- **TRY IT**
Scan the data below for the string "casing". Copy every line where it appears.

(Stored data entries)
Segment Open

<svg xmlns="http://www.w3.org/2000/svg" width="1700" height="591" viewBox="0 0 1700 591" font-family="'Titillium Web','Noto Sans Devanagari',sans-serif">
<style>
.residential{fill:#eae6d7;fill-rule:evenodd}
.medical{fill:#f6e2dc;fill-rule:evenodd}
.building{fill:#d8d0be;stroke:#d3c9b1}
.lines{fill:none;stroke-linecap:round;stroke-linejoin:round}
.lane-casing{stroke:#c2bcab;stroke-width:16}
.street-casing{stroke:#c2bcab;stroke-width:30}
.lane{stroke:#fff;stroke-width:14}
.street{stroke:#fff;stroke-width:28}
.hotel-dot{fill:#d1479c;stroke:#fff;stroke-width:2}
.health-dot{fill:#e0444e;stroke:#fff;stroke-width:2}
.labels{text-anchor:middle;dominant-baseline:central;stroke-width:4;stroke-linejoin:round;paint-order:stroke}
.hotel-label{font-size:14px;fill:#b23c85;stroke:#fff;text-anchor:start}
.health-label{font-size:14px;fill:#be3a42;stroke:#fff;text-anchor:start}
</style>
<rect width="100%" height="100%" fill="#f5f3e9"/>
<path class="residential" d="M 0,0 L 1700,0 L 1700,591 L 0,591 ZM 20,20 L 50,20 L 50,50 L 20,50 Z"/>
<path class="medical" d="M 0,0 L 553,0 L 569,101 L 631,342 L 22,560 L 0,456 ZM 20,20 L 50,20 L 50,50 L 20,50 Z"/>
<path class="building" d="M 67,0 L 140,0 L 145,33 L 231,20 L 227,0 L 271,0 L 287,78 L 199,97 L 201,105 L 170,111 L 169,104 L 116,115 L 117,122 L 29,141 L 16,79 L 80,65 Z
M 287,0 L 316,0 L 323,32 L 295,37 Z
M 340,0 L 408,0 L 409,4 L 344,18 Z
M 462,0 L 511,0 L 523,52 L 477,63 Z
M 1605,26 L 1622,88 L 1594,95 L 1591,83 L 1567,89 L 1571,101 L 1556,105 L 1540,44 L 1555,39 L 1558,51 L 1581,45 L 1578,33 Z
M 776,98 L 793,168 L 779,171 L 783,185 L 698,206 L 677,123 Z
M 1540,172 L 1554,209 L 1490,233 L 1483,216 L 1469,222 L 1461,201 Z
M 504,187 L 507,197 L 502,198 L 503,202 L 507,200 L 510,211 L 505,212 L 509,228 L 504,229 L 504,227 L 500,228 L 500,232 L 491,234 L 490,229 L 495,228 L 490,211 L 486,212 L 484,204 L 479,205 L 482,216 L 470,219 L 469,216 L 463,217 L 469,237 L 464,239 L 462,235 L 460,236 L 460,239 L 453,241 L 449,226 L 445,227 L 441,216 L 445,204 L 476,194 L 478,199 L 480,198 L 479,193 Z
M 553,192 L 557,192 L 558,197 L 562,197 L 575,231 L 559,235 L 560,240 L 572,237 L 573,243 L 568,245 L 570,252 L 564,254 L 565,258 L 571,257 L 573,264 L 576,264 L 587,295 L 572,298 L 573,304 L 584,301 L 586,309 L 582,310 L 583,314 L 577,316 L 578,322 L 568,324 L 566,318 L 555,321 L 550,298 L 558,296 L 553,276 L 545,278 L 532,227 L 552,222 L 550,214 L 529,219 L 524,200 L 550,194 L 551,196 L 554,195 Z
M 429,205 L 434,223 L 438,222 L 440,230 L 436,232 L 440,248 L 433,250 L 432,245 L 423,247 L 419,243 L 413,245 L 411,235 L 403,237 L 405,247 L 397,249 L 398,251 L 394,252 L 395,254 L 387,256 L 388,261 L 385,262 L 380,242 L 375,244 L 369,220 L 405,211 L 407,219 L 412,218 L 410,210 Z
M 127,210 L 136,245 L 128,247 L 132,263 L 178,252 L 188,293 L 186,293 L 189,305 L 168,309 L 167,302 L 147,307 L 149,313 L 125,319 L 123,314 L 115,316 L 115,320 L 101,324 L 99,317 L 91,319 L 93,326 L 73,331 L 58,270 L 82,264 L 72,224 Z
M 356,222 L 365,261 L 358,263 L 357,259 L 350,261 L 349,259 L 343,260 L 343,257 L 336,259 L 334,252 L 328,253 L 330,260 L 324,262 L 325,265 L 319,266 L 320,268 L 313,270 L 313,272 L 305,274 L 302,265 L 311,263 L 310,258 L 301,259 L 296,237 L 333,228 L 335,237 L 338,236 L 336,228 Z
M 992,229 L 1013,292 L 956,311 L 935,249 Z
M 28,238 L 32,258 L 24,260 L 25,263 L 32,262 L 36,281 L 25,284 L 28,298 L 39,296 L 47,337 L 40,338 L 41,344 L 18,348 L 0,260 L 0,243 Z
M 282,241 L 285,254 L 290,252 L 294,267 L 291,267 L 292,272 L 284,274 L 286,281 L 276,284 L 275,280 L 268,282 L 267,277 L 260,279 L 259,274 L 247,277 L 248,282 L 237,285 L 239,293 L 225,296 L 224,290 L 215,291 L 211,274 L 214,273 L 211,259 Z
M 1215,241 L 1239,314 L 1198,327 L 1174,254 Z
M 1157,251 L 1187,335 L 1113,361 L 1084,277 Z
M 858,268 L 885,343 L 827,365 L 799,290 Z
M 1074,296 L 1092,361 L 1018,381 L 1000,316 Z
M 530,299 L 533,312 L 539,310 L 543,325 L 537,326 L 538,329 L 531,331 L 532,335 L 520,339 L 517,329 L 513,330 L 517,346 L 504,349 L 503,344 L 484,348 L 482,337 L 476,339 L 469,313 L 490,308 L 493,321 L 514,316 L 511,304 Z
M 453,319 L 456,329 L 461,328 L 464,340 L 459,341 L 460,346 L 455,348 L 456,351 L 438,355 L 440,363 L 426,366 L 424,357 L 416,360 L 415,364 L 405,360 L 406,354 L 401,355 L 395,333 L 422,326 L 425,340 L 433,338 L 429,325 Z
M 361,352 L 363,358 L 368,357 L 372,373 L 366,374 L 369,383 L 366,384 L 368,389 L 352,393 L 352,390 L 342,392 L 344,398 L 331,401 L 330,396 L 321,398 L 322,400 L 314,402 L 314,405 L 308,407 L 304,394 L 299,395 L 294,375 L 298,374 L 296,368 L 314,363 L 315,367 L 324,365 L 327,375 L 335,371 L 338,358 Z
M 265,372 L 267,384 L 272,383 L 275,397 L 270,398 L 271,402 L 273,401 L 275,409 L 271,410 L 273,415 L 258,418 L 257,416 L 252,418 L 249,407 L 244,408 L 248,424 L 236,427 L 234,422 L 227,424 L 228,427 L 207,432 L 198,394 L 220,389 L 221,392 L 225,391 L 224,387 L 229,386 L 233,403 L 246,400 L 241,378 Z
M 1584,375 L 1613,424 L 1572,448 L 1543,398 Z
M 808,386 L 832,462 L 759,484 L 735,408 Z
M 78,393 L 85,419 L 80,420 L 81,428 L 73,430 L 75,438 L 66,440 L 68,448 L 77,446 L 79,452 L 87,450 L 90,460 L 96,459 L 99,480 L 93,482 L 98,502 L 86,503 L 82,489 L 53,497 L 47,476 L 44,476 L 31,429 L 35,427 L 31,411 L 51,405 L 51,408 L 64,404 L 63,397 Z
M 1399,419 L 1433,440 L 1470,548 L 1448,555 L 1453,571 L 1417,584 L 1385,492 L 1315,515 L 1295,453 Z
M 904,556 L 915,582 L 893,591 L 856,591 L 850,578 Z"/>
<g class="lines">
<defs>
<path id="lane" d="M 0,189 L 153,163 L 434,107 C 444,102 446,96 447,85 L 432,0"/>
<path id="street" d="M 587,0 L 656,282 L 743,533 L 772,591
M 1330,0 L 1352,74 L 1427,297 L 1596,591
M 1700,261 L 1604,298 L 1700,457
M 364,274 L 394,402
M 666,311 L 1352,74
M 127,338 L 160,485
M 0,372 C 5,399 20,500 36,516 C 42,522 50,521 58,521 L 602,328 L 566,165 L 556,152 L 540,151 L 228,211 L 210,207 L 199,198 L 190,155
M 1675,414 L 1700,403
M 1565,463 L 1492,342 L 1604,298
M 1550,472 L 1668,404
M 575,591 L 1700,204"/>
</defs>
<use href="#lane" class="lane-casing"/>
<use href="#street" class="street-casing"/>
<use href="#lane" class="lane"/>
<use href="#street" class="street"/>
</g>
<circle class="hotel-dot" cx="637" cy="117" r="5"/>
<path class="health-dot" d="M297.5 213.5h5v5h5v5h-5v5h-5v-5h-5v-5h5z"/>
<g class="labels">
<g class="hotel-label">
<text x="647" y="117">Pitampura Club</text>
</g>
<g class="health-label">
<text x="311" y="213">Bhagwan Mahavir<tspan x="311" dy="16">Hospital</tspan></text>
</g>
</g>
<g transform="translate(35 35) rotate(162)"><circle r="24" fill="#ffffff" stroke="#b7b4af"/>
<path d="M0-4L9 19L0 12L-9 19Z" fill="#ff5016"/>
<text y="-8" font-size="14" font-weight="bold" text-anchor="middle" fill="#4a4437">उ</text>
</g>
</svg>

Segment Closed

- **SOLUTION**
.lane-casing{stroke:#c2bcab;stroke-width:16}
.street-casing{stroke:#c2bcab;stroke-width:30}
<use href="#lane" class="lane-casing"/>
<use href="#street" class="street-casing"/>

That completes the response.